Aus dieser Kür muss der 1. FC Kaiserslautern Kraft, Zuversicht und Selbstvertrauen für den Klassenkampf in Liga drei schöpfen: Beim 8:7 nach Elfmeterschießen gegen Zweitligist 1. FC Nürnberg zeigten die Lauterer vor allem in der zweiten Halbzeit der regulären 90 Minuten eine Klasseleistung. In die Verlängerung mussten sie nur, weil ihr Torhüter Lennart Grill schwer patzte.
Der FCK hat einen sehr guten Torwart. 89 Minuten spielte Grill fehlerlos – dann schenkte er in vorletzter Minute dem „Club“ den Ausgleich.
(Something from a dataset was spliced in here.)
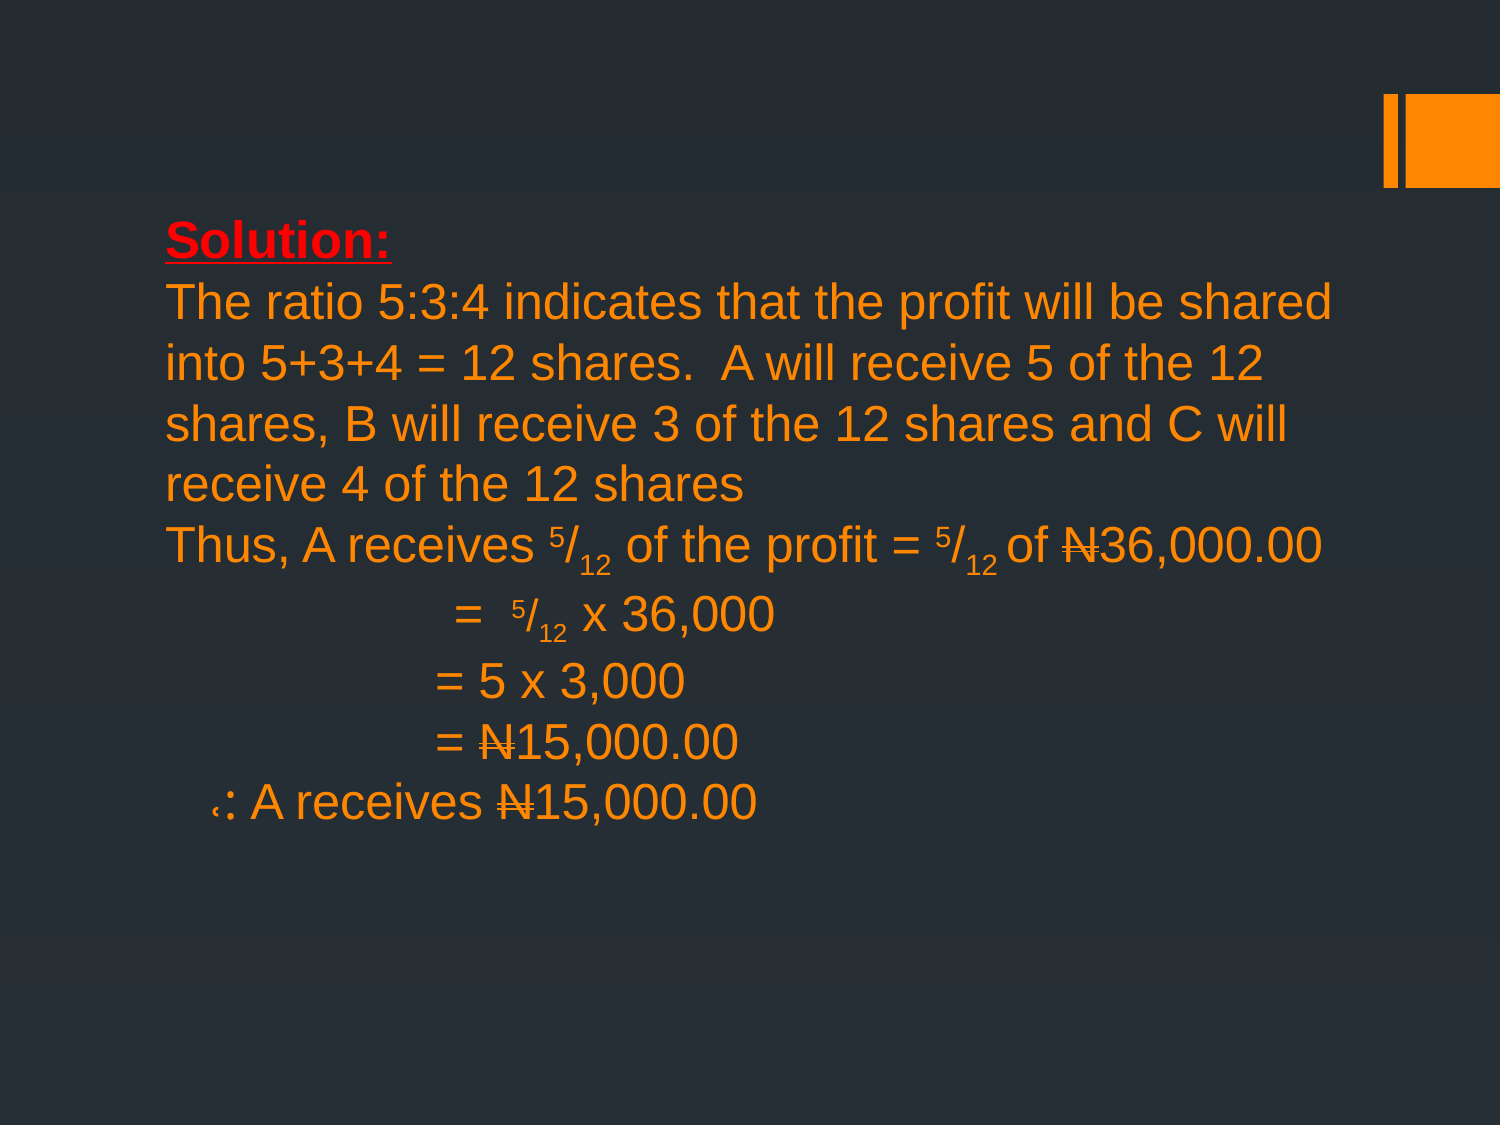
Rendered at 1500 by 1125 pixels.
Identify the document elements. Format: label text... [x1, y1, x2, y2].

title Solution: The ratio 5:3:4 indicates that the profit will be shared into 5+3+4 = 12 shares. A will receive 5 of the 12 shares, B will receive 3 of the 12 shares and C will receive 4 of the 12 shares Thus, A receives 5/12 of the profit = 5/12 of N36,000.00 = 5/12 x 36,000 = 5 x 3,000 = N15,000.00 ˓: A receives N15,000.00 [150, 174, 1350, 838]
Wieder so ein „Bock“! In Münster verlor der FCK 2:3 nach einem spielentscheidenden Fehler Grills. Beim 1:3 in München patzte Grill nach dem Anschlusstreffer der Roten Teufel. Letzten Sonntag verschuldete der 20-Jährige das 0:2 beim 1:3 in Chemnitz.
Tragisch, dass die Ernte gestern schon fast in der Scheune war, als Grill sich einen Blackout leistete. In der Verlängerung hielt er – ganz U21-Nationaltorhüter – meisterlich und rettete den FCK ins Elfmeterschießen, das er entschied, indem er Handwerkers „Elfer“ entschärfte. Torwartschicksal: Erst fast der Depp, dann der Held. Für den FCK ist und bleibt Lennart Grill eine wertvolle Größe.